In this case, our CPU will read or write by issuing an I/O request to the disk. The disk, in turn, has its own hardware designed solely for processing commands from the CPU. This means, that we don’t necessarily need to wait for the I/O request to finish before we move on to the next task. The same goes for network requests, where the command from the CPU gets handled by the network interface card.

When any of these external devices are done with the request, they store the data in RAM by a feature called DMA - Direct memory access, where they can bypass the CPU and write directly to RAM.

When done, they send back control to the CPU by letting it know that the data has been loaded into RAM.

All of this is to say, that there is no need for us to let our CPU sit and idle while waiting for the I/O to finish.

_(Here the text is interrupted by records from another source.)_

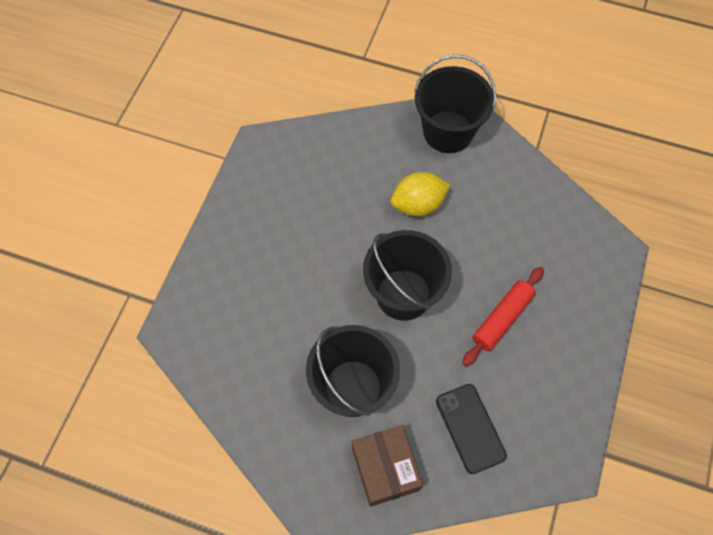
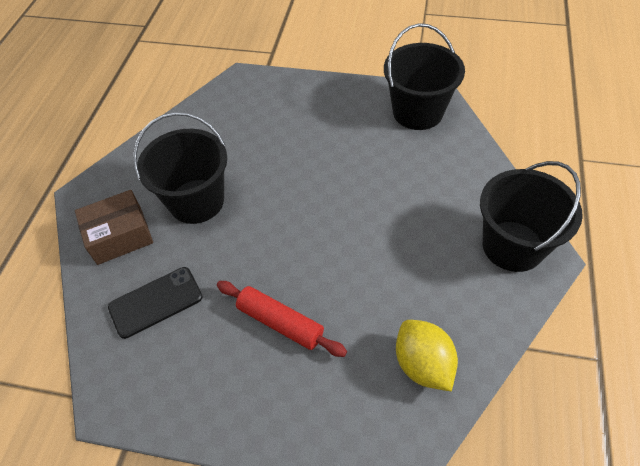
camera: 85 degrees right, 10 degrees down
(403, 294) = (297, 228): black bucket -> black bucket (417, 112)
(418, 205) = (405, 228): yellow lemon -> yellow lemon (423, 364)

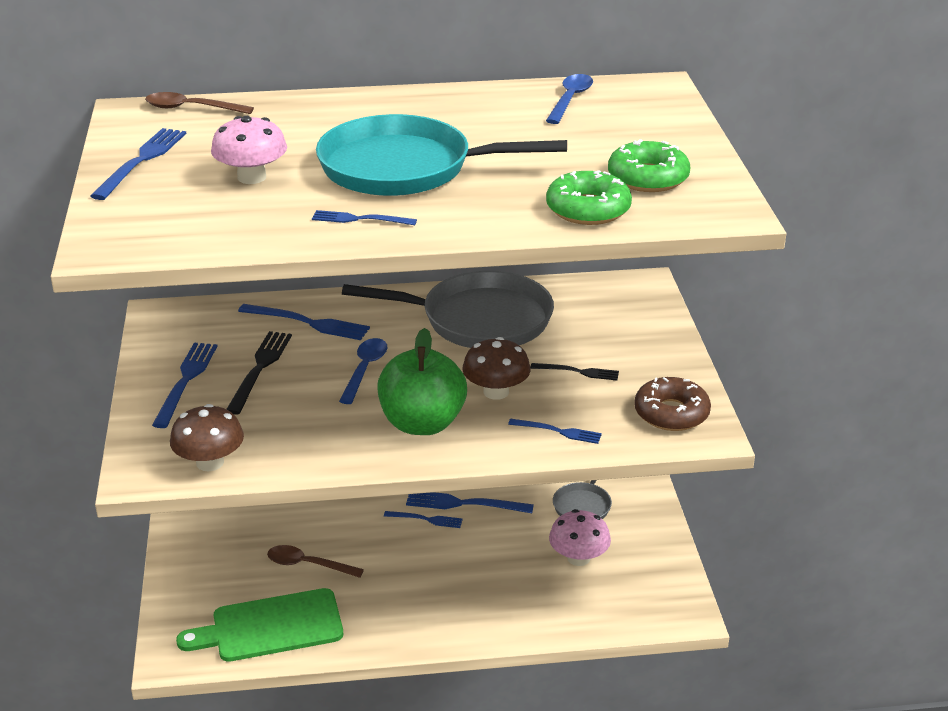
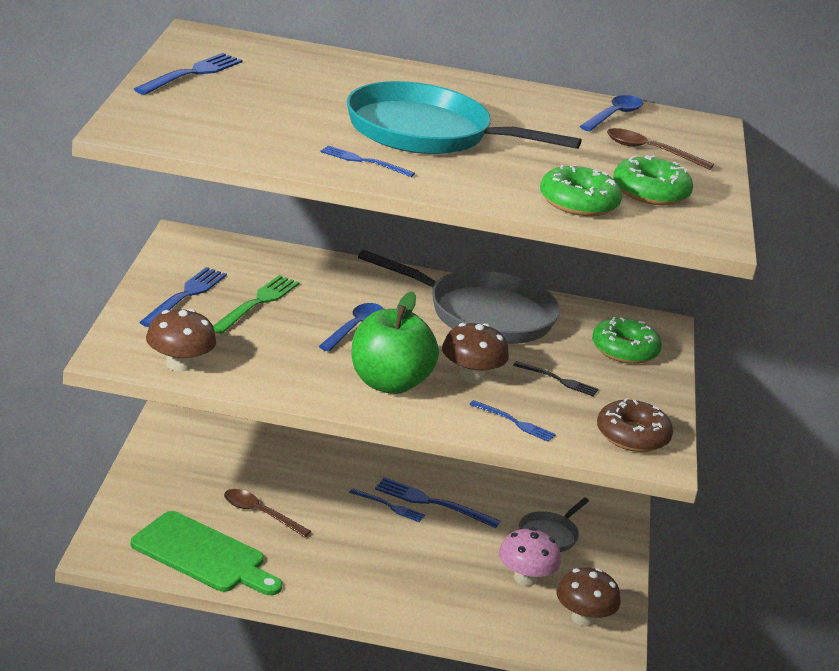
camera: 10 degrees right, 5 degrees down
(191, 108) = (256, 44): brown spoon -> brown spoon (650, 151)
(252, 177) = (283, 108): pink mushroom -> none
(260, 369) = (257, 303): black fork -> green fork
(270, 627) = (203, 555): green cutting board -> green cutting board turned 150 degrees counterclockwise
(308, 323) = (319, 277): blue fork -> none
(623, 321) = (624, 350): none -> green donut
(646, 584) = (583, 618): none -> brown mushroom

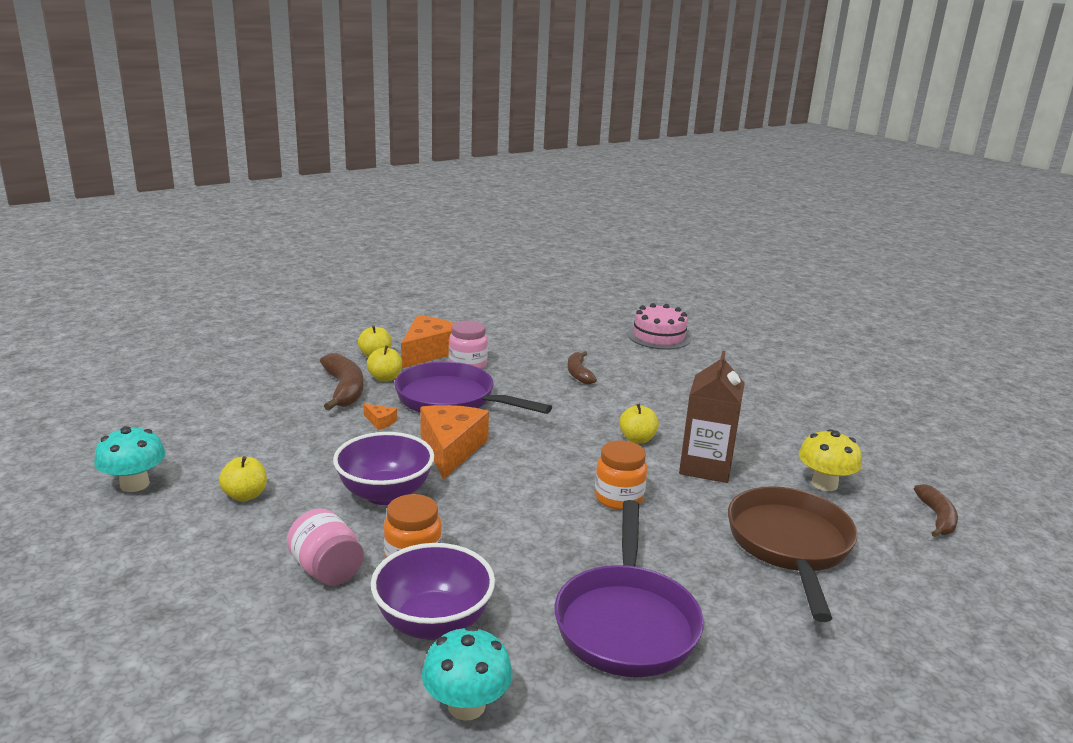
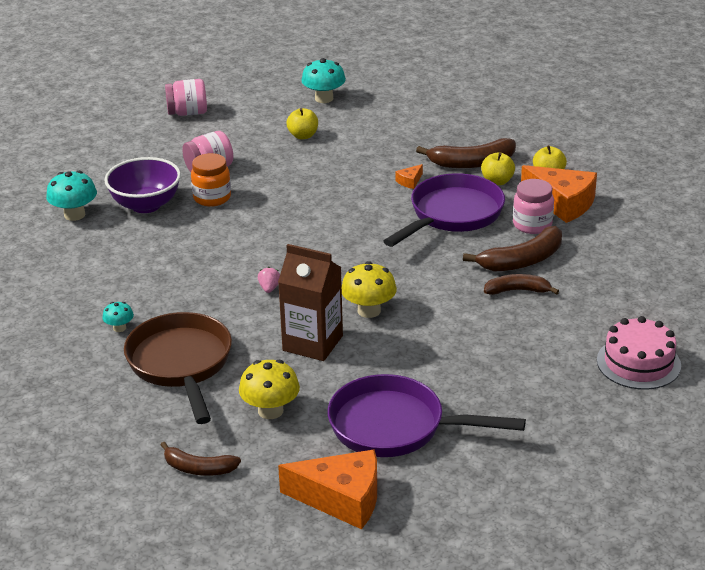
camera: 100 degrees right, 10 degrees up
(119, 614) = (187, 113): none -> pink jar
(385, 494) = (295, 186): purple bowl -> none
(451, 449) = (359, 213): orange cheese -> orange cheese (342, 499)
(530, 370) = (522, 261): none -> brown banana
(618, 498) = (269, 288): orange jar -> pink strawberry
(626, 622) = (121, 274): purple pan -> purple pan (395, 427)
(637, 439) = (369, 311): yellow apple -> yellow mushroom
(747, 604) = (119, 328): none -> turquoise mushroom
(789, 546) = (181, 365): brown pan -> brown pan turned 120 degrees counterclockwise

We could initiate an I/O task, and then move on with another task, like running the add function calculation above, before continuing with the I/O.

So let’s dive into concurrency, meaning we can do multiple things, but not at the exact same time.

Asynchronous code

We’ve looked at a simple case where it would be performant to initiate an I/O operation, hand over its responsibility, and continue with a CPU-bound task, before finishing the I/O.

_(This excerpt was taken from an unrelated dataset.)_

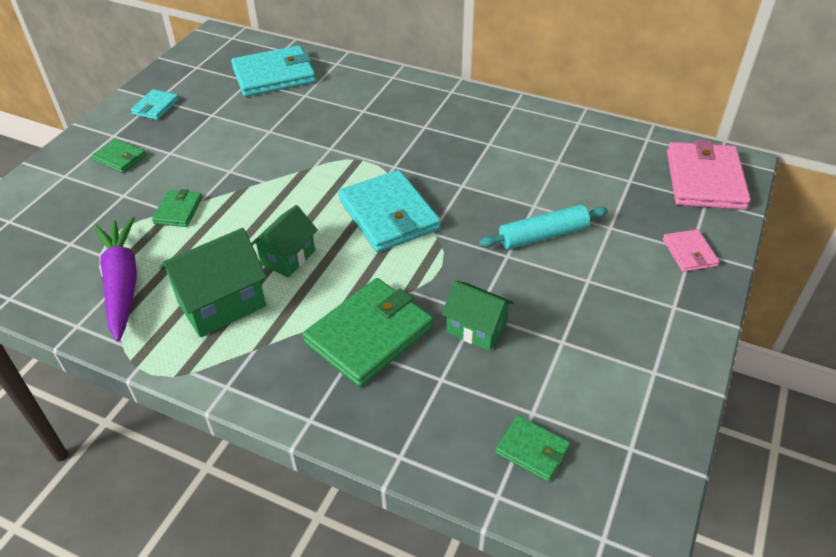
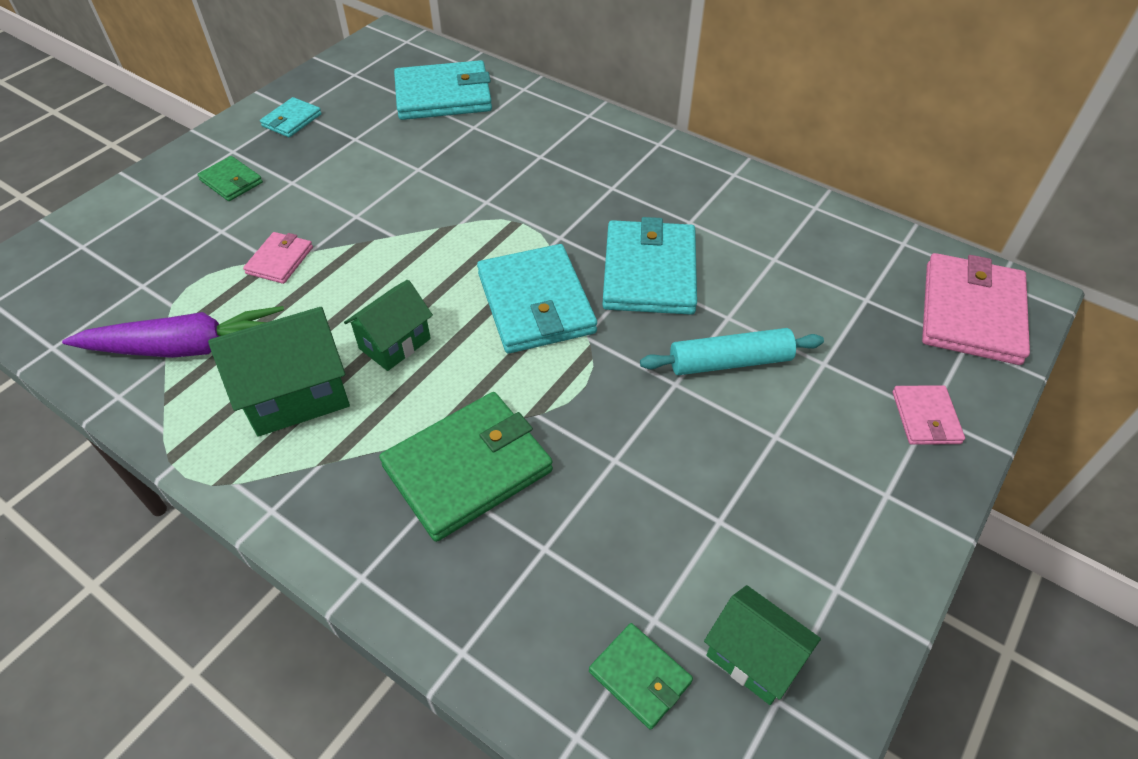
camera: 10 degrees right, 5 degrees up
(122, 283) = (187, 348): purple carrot -> purple carrot turned 90 degrees clockwise
(178, 210) = (280, 260): green wallet -> pink wallet
(468, 182) = (649, 272): none -> turquoise wallet
(476, 329) = (608, 483): green house -> green house (753, 658)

Think of the code earlier added together

import fs from "fs";

function add(first: number, second: number): number {
  return first + second;
}

function readFileSyncExample(filePath: string): string {
  // This will block the event loop until the file is read
  // We'll talk more about the event loop later
  return fs.readFileSync(filePath, "utf8");
}

function runTasksSequentially() {
  // Start and wait for I/O task to finish
  const fileContents = readFileSyncExample("path/to/your/file.txt");
  console.log("File contents:", fileContents);
  // Now start the CPU-bound task
  const total = add(1, 2);
  console.log("Total:", total);
}

runTasksSequentially();
// File contents: <content>
// Total: 3

Instead of waiting for the file content to be loaded, we can use different methods to let our thread continue with the CPU work instead of waiting for the I/O.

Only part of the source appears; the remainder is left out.